====== TEXTO ======
O sr. Bandeira Coelho: - V. exa. da licença?... Das minhas palavras não se deprehende nada d'isso; não discuti a reforma do exercito, nem a podia discutir.
O sr. Francisco Machado: - Eu requeiro que se abra discussão sobre este incidente.
Vozes: - Ordem, ordem.
O Orador: - Desejava fazer as declarações que acabei de expender, mas porque não esta em discussão o assumpto, por isso não digo por agora mais nada.
O sr. Presidente: - Vou consultar a camara sobre o parecer que a commissão de poderes mandou para a mesa.
Leu-se na mesa o seguinte:

PARECER N.° 124

(Circulo n.º 100)
====== DADOS FORNECIDOS ======
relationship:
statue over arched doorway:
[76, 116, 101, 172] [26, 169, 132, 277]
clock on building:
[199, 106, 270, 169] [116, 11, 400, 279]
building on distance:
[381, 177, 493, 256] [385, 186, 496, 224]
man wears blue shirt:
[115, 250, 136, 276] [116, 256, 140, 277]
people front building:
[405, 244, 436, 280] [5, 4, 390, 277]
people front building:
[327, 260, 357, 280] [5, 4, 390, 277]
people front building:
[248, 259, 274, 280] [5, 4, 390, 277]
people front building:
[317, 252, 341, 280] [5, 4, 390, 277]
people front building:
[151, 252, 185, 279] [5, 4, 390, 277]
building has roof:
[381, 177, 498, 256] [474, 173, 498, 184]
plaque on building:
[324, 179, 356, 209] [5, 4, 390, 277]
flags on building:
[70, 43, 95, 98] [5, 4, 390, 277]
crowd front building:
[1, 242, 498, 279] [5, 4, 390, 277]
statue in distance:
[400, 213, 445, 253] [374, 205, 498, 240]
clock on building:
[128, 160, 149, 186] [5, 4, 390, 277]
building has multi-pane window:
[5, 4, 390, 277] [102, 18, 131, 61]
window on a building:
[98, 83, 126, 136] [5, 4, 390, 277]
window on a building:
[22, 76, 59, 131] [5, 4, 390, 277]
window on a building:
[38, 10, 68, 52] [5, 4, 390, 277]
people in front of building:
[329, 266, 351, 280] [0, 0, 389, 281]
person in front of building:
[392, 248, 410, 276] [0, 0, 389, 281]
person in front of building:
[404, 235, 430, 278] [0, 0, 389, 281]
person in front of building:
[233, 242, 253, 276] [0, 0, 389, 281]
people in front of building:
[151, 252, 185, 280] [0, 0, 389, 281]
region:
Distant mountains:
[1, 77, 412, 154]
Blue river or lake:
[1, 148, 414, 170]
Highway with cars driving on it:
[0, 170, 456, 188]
======
* _TAREFAS A REALIZAR_
[1] Liste todas as designações de quem toma a palavra no trecho do debate parlamentar, tal como aparecem antes dos dois-pontos.
[2] Reproduza fielmente o trecho do debate parlamentar, começando em "O sr. Bandeira" e seguindo até "- Ordem, ordem.".
[3] Retome o trecho do debate parlamentar a partir do ponto em que ele termina.

* _RESPOSTAS POR TAREFA_
[1]
O sr. Bandeira Coelho
O sr. Francisco Machado
Vozes
O Orador
O sr. Presidente

[2]
O sr. Bandeira Coelho: - V. exa. da licença?... Das minhas palavras não se deprehende nada d'isso; não discuti a reforma do exercito, nem a podia discutir.
O sr. Francisco Machado: - Eu requeiro que se abra discussão sobre este incidente.
Vozes: - Ordem, ordem.

[3]
Senhores. - A vossa commissão de verificação de poderes examinando o diploma que lhe foi enviado, relativo ao cidadão Fernando Mattozo Santos, eleito pelo circulo n.° 100 (Horta) e encontrando-o em fórma legal, entende que o mesmo cidadão deve ser proclamado deputado.
Sala da commissão, 9 de junho de 1890. = L. Bandeira Coelho = Barão de Paço Vieira (Alfredo) = José Estevão de Moraes Sarmento = L. Monteiro.

O sr. Francisco Machado: - Eu peço que v. exa. consulte a camara sobre se quer que se abra inscripção sobre este incidente.
O sr. Presidente: - Qual incidente?
O sr. Francisco Machado: - Sobre a reforma do exercito.
O sr. Presidente: - Agora vae votar-se o parecer da ommissão.
Lido novamente na mesa, foi approvado.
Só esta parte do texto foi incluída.